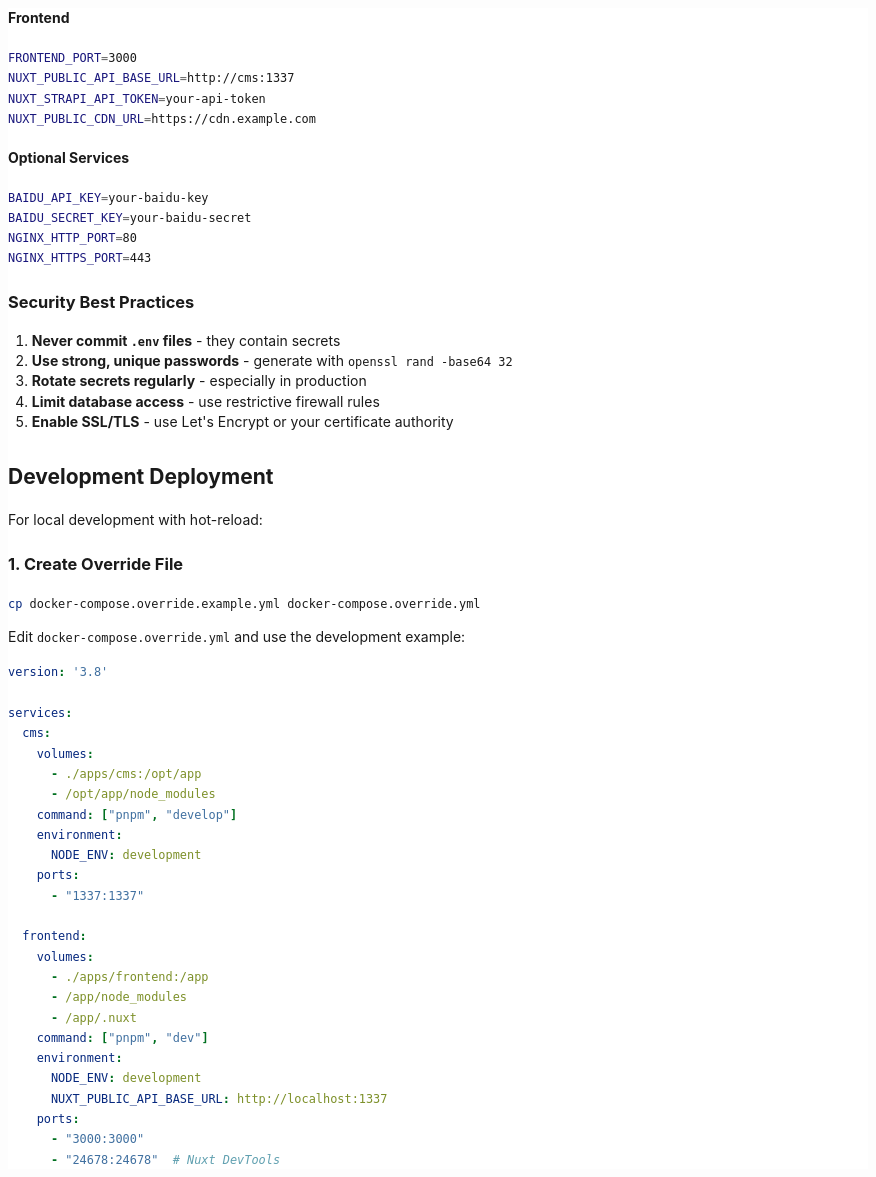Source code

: #### Frontend
```bash
FRONTEND_PORT=3000
NUXT_PUBLIC_API_BASE_URL=http://cms:1337
NUXT_STRAPI_API_TOKEN=your-api-token
NUXT_PUBLIC_CDN_URL=https://cdn.example.com
```

#### Optional Services
```bash
BAIDU_API_KEY=your-baidu-key
BAIDU_SECRET_KEY=your-baidu-secret
NGINX_HTTP_PORT=80
NGINX_HTTPS_PORT=443
```

### Security Best Practices

1. **Never commit `.env` files** - they contain secrets
2. **Use strong, unique passwords** - generate with `openssl rand -base64 32`
3. **Rotate secrets regularly** - especially in production
4. **Limit database access** - use restrictive firewall rules
5. **Enable SSL/TLS** - use Let's Encrypt or your certificate authority

## Development Deployment

For local development with hot-reload:

### 1. Create Override File

```bash
cp docker-compose.override.example.yml docker-compose.override.yml
```

Edit `docker-compose.override.yml` and use the development example:

```yaml
version: '3.8'

services:
  cms:
    volumes:
      - ./apps/cms:/opt/app
      - /opt/app/node_modules
    command: ["pnpm", "develop"]
    environment:
      NODE_ENV: development
    ports:
      - "1337:1337"

  frontend:
    volumes:
      - ./apps/frontend:/app
      - /app/node_modules
      - /app/.nuxt
    command: ["pnpm", "dev"]
    environment:
      NODE_ENV: development
      NUXT_PUBLIC_API_BASE_URL: http://localhost:1337
    ports:
      - "3000:3000"
      - "24678:24678"  # Nuxt DevTools
```
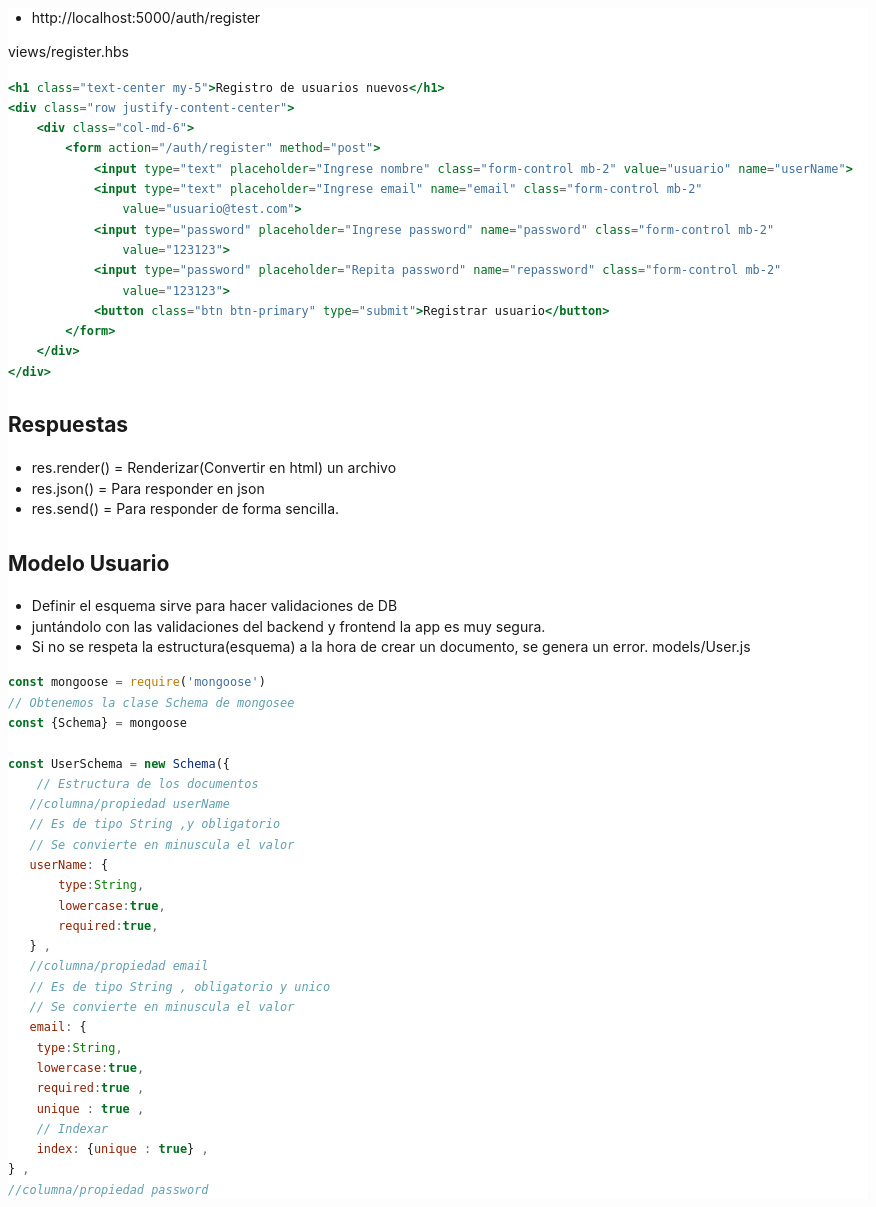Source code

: - http://localhost:5000/auth/register

views/register.hbs
```hbs
<h1 class="text-center my-5">Registro de usuarios nuevos</h1>
<div class="row justify-content-center">
    <div class="col-md-6">
        <form action="/auth/register" method="post">
            <input type="text" placeholder="Ingrese nombre" class="form-control mb-2" value="usuario" name="userName">
            <input type="text" placeholder="Ingrese email" name="email" class="form-control mb-2"
                value="usuario@test.com">
            <input type="password" placeholder="Ingrese password" name="password" class="form-control mb-2"
                value="123123">
            <input type="password" placeholder="Repita password" name="repassword" class="form-control mb-2"
                value="123123">
            <button class="btn btn-primary" type="submit">Registrar usuario</button>
        </form>
    </div>
</div>

```

## Respuestas
- res.render() = Renderizar(Convertir en html) un archivo
- res.json() = Para responder en json
- res.send() = Para responder de forma sencilla.


## Modelo Usuario
- Definir el esquema sirve para hacer validaciones de DB
- juntándolo con las validaciones del backend y frontend la app es muy segura.
- Si no se respeta la estructura(esquema) a la hora de crear un documento, se genera un error.
models/User.js

```js
const mongoose = require('mongoose')
// Obtenemos la clase Schema de mongosee
const {Schema} = mongoose

const UserSchema = new Schema({
    // Estructura de los documentos
   //columna/propiedad userName
   // Es de tipo String ,y obligatorio
   // Se convierte en minuscula el valor
   userName: {
       type:String,
       lowercase:true,
       required:true,
   } ,
   //columna/propiedad email
   // Es de tipo String , obligatorio y unico
   // Se convierte en minuscula el valor
   email: {
    type:String,
    lowercase:true,
    required:true ,
    unique : true ,
    // Indexar
    index: {unique : true} , 
} ,
//columna/propiedad password
```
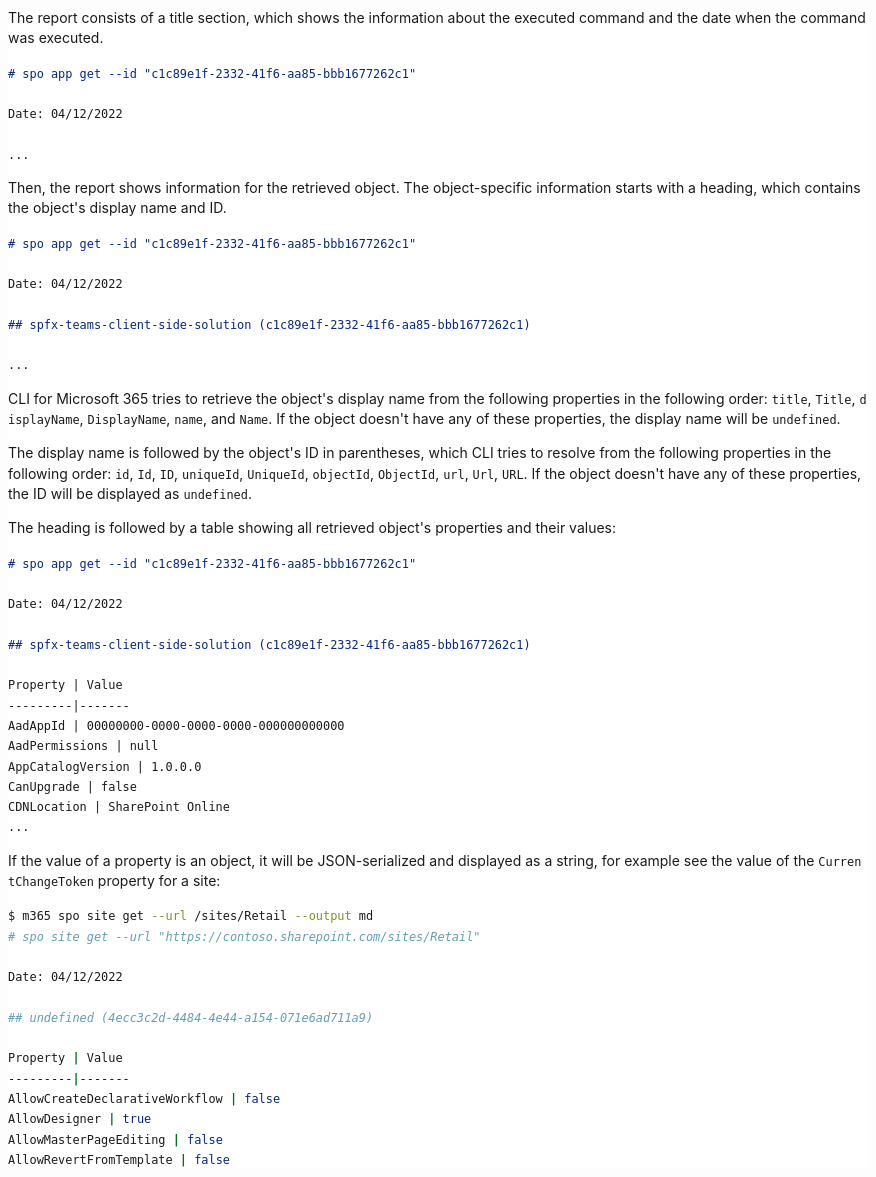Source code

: The report consists of a title section, which shows the information about the executed command and the date when the command was executed.

```markdown
# spo app get --id "c1c89e1f-2332-41f6-aa85-bbb1677262c1"

Date: 04/12/2022

...
```

Then, the report shows information for the retrieved object. The object-specific information starts with a heading, which contains the object's display name and ID.

```markdown
# spo app get --id "c1c89e1f-2332-41f6-aa85-bbb1677262c1"

Date: 04/12/2022

## spfx-teams-client-side-solution (c1c89e1f-2332-41f6-aa85-bbb1677262c1)

...
```

CLI for Microsoft 365 tries to retrieve the object's display name from the following properties in the following order: `title`, `Title`, `displayName`, `DisplayName`, `name`, and `Name`. If the object doesn't have any of these properties, the display name will be  `undefined`.

The display name is followed by the object's ID in parentheses, which CLI tries to resolve from the following properties in the following order: `id`, `Id`, `ID`, `uniqueId`, `UniqueId`, `objectId`, `ObjectId`, `url`, `Url`, `URL`. If the object doesn't have any of these properties, the ID will be displayed as `undefined`.

The heading is followed by a table showing all retrieved object's properties and their values:

```markdown
# spo app get --id "c1c89e1f-2332-41f6-aa85-bbb1677262c1"

Date: 04/12/2022

## spfx-teams-client-side-solution (c1c89e1f-2332-41f6-aa85-bbb1677262c1)

Property | Value
---------|-------
AadAppId | 00000000-0000-0000-0000-000000000000
AadPermissions | null
AppCatalogVersion | 1.0.0.0
CanUpgrade | false
CDNLocation | SharePoint Online
...
```

If the value of a property is an object, it will be JSON-serialized and displayed as a string, for example see the value of the `CurrentChangeToken` property for a site:

```sh
$ m365 spo site get --url /sites/Retail --output md
# spo site get --url "https://contoso.sharepoint.com/sites/Retail"

Date: 04/12/2022

## undefined (4ecc3c2d-4484-4e44-a154-071e6ad711a9)

Property | Value
---------|-------
AllowCreateDeclarativeWorkflow | false
AllowDesigner | true
AllowMasterPageEditing | false
AllowRevertFromTemplate | false
```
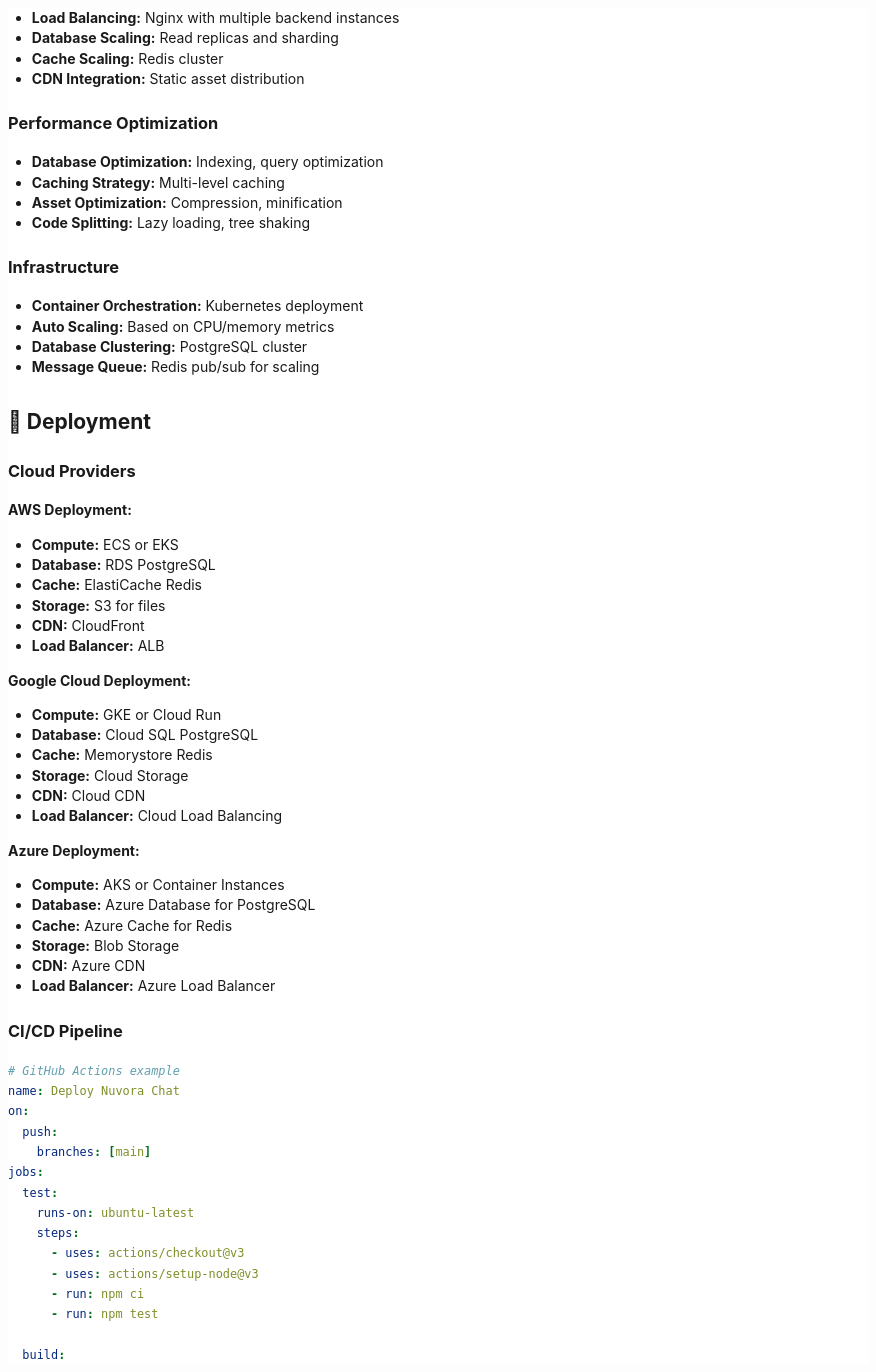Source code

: - **Load Balancing:** Nginx with multiple backend instances
- **Database Scaling:** Read replicas and sharding
- **Cache Scaling:** Redis cluster
- **CDN Integration:** Static asset distribution

### Performance Optimization

- **Database Optimization:** Indexing, query optimization
- **Caching Strategy:** Multi-level caching
- **Asset Optimization:** Compression, minification
- **Code Splitting:** Lazy loading, tree shaking

### Infrastructure

- **Container Orchestration:** Kubernetes deployment
- **Auto Scaling:** Based on CPU/memory metrics
- **Database Clustering:** PostgreSQL cluster
- **Message Queue:** Redis pub/sub for scaling

## 🚀 Deployment

### Cloud Providers

**AWS Deployment:**
- **Compute:** ECS or EKS
- **Database:** RDS PostgreSQL
- **Cache:** ElastiCache Redis
- **Storage:** S3 for files
- **CDN:** CloudFront
- **Load Balancer:** ALB

**Google Cloud Deployment:**
- **Compute:** GKE or Cloud Run
- **Database:** Cloud SQL PostgreSQL
- **Cache:** Memorystore Redis
- **Storage:** Cloud Storage
- **CDN:** Cloud CDN
- **Load Balancer:** Cloud Load Balancing

**Azure Deployment:**
- **Compute:** AKS or Container Instances
- **Database:** Azure Database for PostgreSQL
- **Cache:** Azure Cache for Redis
- **Storage:** Blob Storage
- **CDN:** Azure CDN
- **Load Balancer:** Azure Load Balancer

### CI/CD Pipeline

```yaml
# GitHub Actions example
name: Deploy Nuvora Chat
on:
  push:
    branches: [main]
jobs:
  test:
    runs-on: ubuntu-latest
    steps:
      - uses: actions/checkout@v3
      - uses: actions/setup-node@v3
      - run: npm ci
      - run: npm test
  
  build:
```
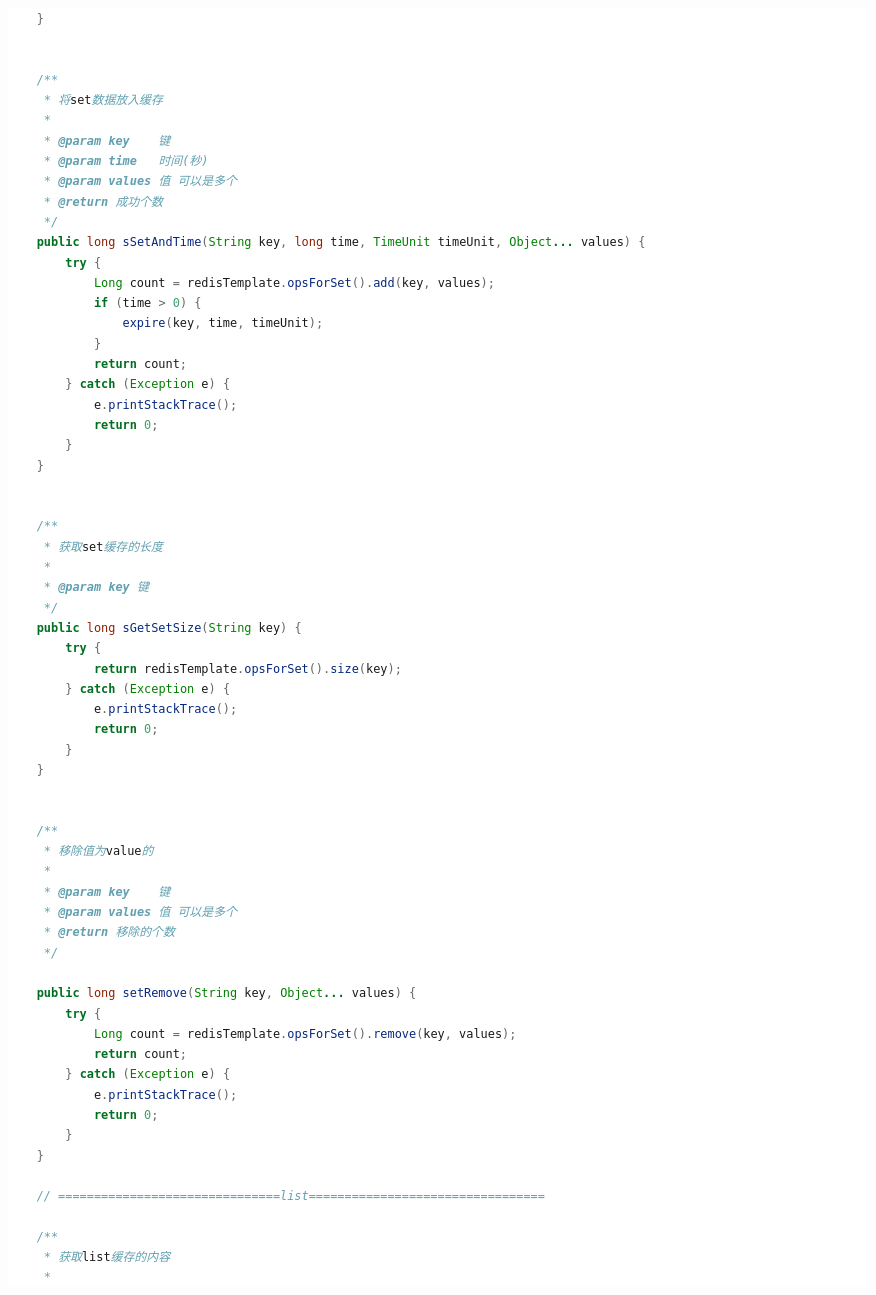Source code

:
 ```java
    }


    /**
     * 将set数据放入缓存
     *
     * @param key    键
     * @param time   时间(秒)
     * @param values 值 可以是多个
     * @return 成功个数
     */
    public long sSetAndTime(String key, long time, TimeUnit timeUnit, Object... values) {
        try {
            Long count = redisTemplate.opsForSet().add(key, values);
            if (time > 0) {
                expire(key, time, timeUnit);
            }
            return count;
        } catch (Exception e) {
            e.printStackTrace();
            return 0;
        }
    }


    /**
     * 获取set缓存的长度
     *
     * @param key 键
     */
    public long sGetSetSize(String key) {
        try {
            return redisTemplate.opsForSet().size(key);
        } catch (Exception e) {
            e.printStackTrace();
            return 0;
        }
    }


    /**
     * 移除值为value的
     *
     * @param key    键
     * @param values 值 可以是多个
     * @return 移除的个数
     */

    public long setRemove(String key, Object... values) {
        try {
            Long count = redisTemplate.opsForSet().remove(key, values);
            return count;
        } catch (Exception e) {
            e.printStackTrace();
            return 0;
        }
    }

    // ===============================list=================================

    /**
     * 获取list缓存的内容
     *
```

════════

> Task prompt: What is needed is how many lines of the listing include the string "sites", given as a bare number.

> Written solution: 2